JOB: The output should consist solely of the lines running from the one that contains "ESPACE PRESSE" through the end of the records below, copied exactly.

INPUT RECORDS:
%%

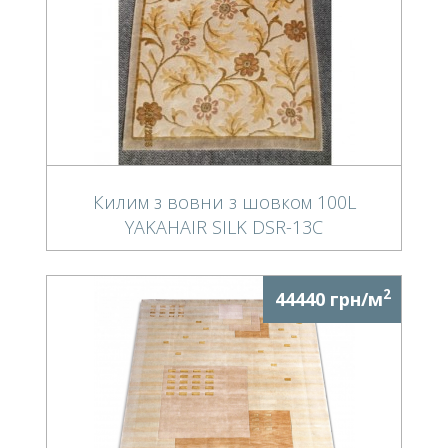
Килим з вовни з шовком 100L
YAKAHAIR SILK DSR-13C
2
44440 грн/м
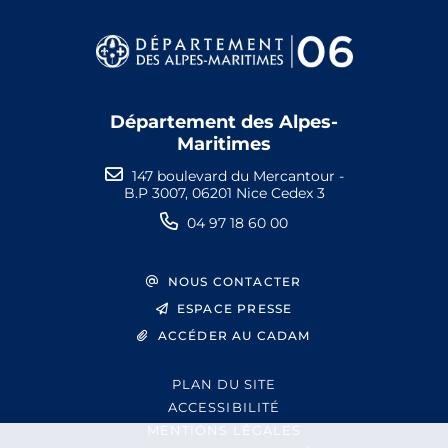
Département des Alpes-
Maritimes
147 boulevard du Mercantour -
B.P 3007, 06201 Nice Cedex 3
04 97 18 60 00
NOUS CONTACTER
ESPACE PRESSE
ACCÉDER AU CADAM
PLAN DU SITE
ACCESSIBILITÉ
MENTIONS LÉGALES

%%

RESULT FOR THIS EXERCISE:
ESPACE PRESSE
ACCÉDER AU CADAM
PLAN DU SITE
ACCESSIBILITÉ
MENTIONS LÉGALES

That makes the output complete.